*Source:*
* START *
# loud thumping noise inside airhandler



## Koby Barnaba (Jul 17, 2010)

What is a periodic loud thumping noise coming from the air handler during the air coindioning phase?


----------



## yuri (Nov 29, 2008)

AWOL cat in the blower wheel. LOL. :laughing: You need to check inside the fan compartment and look into the fan to see if a piece of insulation or debris got in there and makes it off balance. The blower wheel could also be loose or damaged.:thumbsup:


----------



## DangerMouse (Jul 17, 2008)

yuri said:


> AWOL cat in the blower wheel.


Or the last guy that worked on it still trying to find his way out?

DM


----------



## beenthere (Oct 11, 2008)

Or too much clothing in the dryer sitting next to the air handler. :laughing:

Could be the blower wheel is loose on the motor shaft. or the wheel could be out of balance.


----------



## nap (Dec 4, 2007)

Koby Barnaba said:


> What is a periodic loud thumping noise coming from the air handler during the air coindioning phase?


while not quite a thump but sheetmetal "pops" or bangs sometimes. Large panels do an oilcan action when pressurized and then when the pressure stops sometimes.


----------



## hvaclover (Oct 2, 2008)

DangerMouse said:


> Or the last guy that worked on it still trying to find his way out?
> 
> DM


:laughing:

Bwahahahahahahahahahahahah..~PLOP~...oops...laughed so hard my head fell off!

Good one DM.
:laughing:


----------



## nap (Dec 4, 2007)

DangerMouse said:


> Or the last guy that worked on it still trying to find his way out?
> 
> DM




It's Jack Bauer.


EVERYBODY GET DOWN!!!!!!!


----------



## hvaclover (Oct 2, 2008)

yuri said:


> AWOL cat in the blower wheel. LOL. :laughing: You need to check inside the fan compartment and look into the fan to see if a piece of insulation or debris got in there and makes it off balance. The blower wheel could also be loose or damaged.:thumbsup:


 Yuri is most definitely correct.

If I may expand on what he has already stated: All it takes is for a small piece of paper to be stuck either in side the blower wheel or the outer surface of the wheel.

It could cause an intermittent knocking of the blower. Or it could become stuck in the wheel and make a continous noise.:thumbsup:


----------



## DangerMouse (Jul 17, 2008)
* END *
*What the task requires:*
In the forum thread about the thumping air handler, what can large sheet-metal panels do when they are pressurized?

*Material shown:*
* START *
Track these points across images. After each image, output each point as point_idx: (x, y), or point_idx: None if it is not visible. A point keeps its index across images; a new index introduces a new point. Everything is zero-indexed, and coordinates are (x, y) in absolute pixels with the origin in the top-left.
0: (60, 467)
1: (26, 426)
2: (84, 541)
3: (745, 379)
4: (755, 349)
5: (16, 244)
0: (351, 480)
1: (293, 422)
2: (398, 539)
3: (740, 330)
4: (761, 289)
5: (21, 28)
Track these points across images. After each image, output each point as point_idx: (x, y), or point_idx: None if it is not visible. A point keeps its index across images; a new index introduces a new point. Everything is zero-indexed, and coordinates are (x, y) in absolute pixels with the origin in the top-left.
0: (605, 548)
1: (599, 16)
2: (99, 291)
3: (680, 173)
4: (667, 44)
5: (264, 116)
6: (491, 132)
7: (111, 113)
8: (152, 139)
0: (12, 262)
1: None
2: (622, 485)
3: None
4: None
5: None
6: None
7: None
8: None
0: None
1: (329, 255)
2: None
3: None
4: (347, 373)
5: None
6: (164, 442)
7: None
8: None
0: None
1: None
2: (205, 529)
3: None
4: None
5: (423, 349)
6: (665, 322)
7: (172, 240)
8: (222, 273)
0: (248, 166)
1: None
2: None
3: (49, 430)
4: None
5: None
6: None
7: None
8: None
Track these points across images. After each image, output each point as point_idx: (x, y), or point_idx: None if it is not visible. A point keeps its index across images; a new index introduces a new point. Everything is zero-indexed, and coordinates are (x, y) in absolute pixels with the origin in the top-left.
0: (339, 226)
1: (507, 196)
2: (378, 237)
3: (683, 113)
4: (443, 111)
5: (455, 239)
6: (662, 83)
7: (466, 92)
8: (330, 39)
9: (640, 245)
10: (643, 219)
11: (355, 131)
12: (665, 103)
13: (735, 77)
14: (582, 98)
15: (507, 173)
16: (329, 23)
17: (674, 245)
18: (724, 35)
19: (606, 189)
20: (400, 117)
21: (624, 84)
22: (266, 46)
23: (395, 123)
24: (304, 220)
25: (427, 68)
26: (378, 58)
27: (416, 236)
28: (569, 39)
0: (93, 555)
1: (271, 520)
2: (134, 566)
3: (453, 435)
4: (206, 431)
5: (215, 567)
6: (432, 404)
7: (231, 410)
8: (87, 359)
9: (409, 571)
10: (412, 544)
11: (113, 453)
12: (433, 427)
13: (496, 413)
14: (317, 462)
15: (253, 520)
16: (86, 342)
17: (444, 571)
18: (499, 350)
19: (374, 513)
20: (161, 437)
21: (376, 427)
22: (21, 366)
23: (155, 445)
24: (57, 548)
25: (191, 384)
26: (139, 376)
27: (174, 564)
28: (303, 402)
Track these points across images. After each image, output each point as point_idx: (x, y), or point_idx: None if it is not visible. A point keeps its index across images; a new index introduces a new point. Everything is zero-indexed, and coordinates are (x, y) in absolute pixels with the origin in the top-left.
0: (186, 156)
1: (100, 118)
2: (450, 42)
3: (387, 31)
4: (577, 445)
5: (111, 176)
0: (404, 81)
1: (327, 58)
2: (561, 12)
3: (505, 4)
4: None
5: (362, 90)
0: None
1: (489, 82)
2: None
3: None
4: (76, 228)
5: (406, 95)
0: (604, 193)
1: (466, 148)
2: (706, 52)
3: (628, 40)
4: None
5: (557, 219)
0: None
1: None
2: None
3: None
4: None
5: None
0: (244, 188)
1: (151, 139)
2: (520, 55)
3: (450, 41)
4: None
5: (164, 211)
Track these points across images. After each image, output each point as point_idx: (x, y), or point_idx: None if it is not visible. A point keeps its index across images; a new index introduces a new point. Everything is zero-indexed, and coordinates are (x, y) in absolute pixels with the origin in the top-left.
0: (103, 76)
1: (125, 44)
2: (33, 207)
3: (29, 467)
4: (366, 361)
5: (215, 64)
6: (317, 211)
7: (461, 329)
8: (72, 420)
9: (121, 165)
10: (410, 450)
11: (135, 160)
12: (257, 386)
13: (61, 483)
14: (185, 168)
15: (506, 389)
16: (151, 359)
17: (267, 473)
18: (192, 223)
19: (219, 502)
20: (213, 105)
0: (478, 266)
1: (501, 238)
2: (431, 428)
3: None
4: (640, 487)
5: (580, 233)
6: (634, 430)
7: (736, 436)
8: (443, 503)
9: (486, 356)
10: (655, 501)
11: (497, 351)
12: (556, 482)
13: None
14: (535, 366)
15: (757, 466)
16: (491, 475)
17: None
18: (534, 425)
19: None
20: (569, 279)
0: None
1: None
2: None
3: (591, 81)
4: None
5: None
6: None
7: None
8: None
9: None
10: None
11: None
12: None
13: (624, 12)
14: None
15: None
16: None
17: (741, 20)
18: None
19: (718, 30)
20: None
* END *
*Task result:*
They do an oilcan action, so the sheet metal pops or bangs.